Asia, Careers/Jobs

Retrenchment in Singapore and What You Should Do if You’ve Been Let Go

During the previous year, in Singapore, almost twenty thousand or so people were laid off from their jobs in the process of retrenchment. That amounts to 0.5% of the working people in a single year; a figure that seems rather small at first, but is actually quite alarming. Five out of a thousand people were made redundant without actually making a mistake that should get them fired.

The process itself usually happens when the company tries to make more money and spend less; trying to keep only the most essential employees, and the biggest problem is that young individuals are the main targets. During the previous year, between March and June, the number of people younger than 30 who don’t have a job almost doubled from 38 to 71 out of a thousand in only a couple of months.

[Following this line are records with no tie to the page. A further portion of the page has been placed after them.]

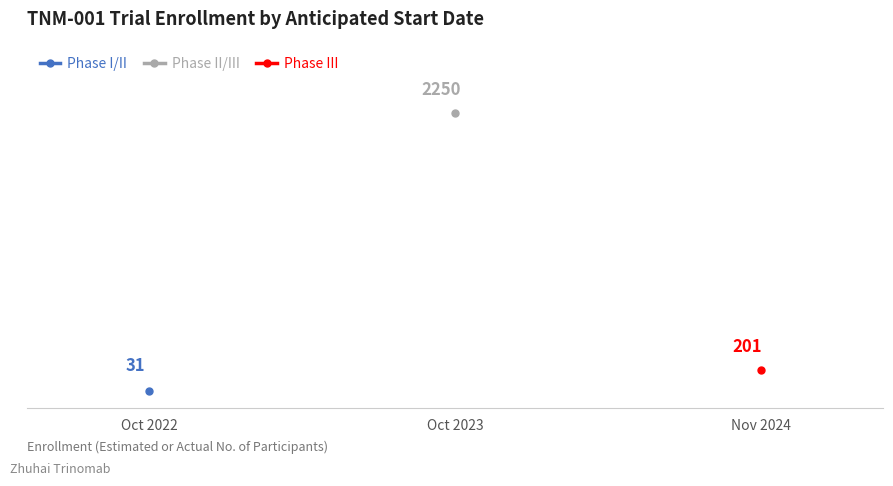

What is the smallest value displayed?

31.0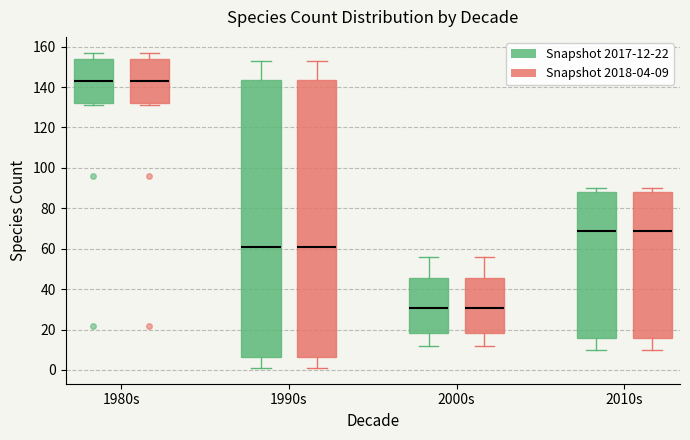

Reading left to right, transcribe this box plot: for each box, give where its median line is, the range the box spans, and where its two whiskers end, as read against the y-axis. The values are not printed on the chart, so give them approximately, as read against the axis.

1980s (Snapshot 2017-12-22): median 144, box 132 to 154, whiskers 132 (just below the box's lower edge) to 158
1980s (Snapshot 2018-04-09): median 144, box 132 to 154, whiskers 132 (just below the box's lower edge) to 158
1990s (Snapshot 2017-12-22): median 62, box 6 to 144, whiskers 2 to 154
1990s (Snapshot 2018-04-09): median 62, box 6 to 144, whiskers 2 to 154
2000s (Snapshot 2017-12-22): median 30, box 18 to 46, whiskers 12 to 56
2000s (Snapshot 2018-04-09): median 30, box 18 to 46, whiskers 12 to 56
2010s (Snapshot 2017-12-22): median 70, box 16 to 88, whiskers 10 to 90
2010s (Snapshot 2018-04-09): median 70, box 16 to 88, whiskers 10 to 90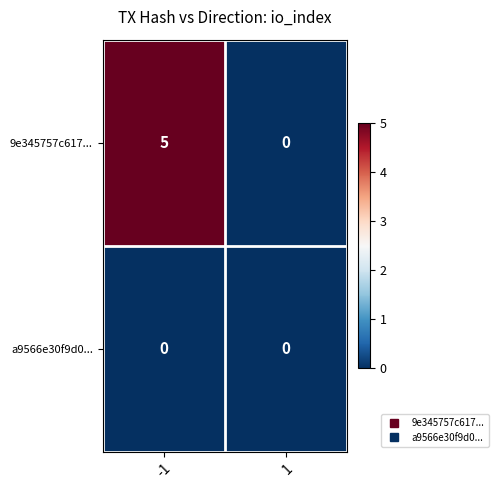

Rank the series by their average value, from lowest to highest.

a9566e30f9d0..., 9e345757c617...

Even though the government has a pro-employment policy, Singapore company registration is what makes even these situations less terrible. Once registered, businesses are effectively regulated, thanks to a number of business entities.

We have separated some useful information one might want to know if being faced with cutting down.

1. Being young doesn’t protect you

A lot of people believe that cutting down can only happen to people with outdated jobs who have been working for a while. Well, technically, they are at greater risk; however, you are not safe in any way. A  lot of companies prioritize their older employees, as their experience will make more revenue.

Not to mention the dangers of being made redundant by automated service and general market instability, which comes with start-up companies that tend to hire younger people.

2. Sometimes, they will make retrenchment appear as something else

For the period that you spend between jobs, you might want to secure your retrenchment benefits. These benefits are simply payments that are there to help you get through; they compensate you if you lose your job. Don’t forget, a lot of companies will try to mask it as something else, so they can avoid compensating you.

3. Inform yourself

Knowing who can help you with this is very important. To put it bluntly, you should be a union member and work in a unionized company. Being a member of a union helps a lot, as a union will be able to negotiate the amount of money you receive in your benefits; they possibly can even get extra money for training for your next job. Always check your contract and employee handbook from your employer to stay on top of things.

4. Don’t let it slide

First of all, find out what happened. The question “why” is of importance right here. When you lose your job, there has to be a reason. If all you receive with those questions are excuses or if your boss doesn’t explain that it was your performance that got you fired, and you did not receive your benefits or salary, then it might be time to take action; you might have a case. Check with litigators and your union for advice on how to proceed.

5. Being made redundant is not a career killer

While getting laid off like this is definitely not an enjoyable experience, you can pick yourself up. Polish your skills, work on your CV and push forward to find your next job and a better future.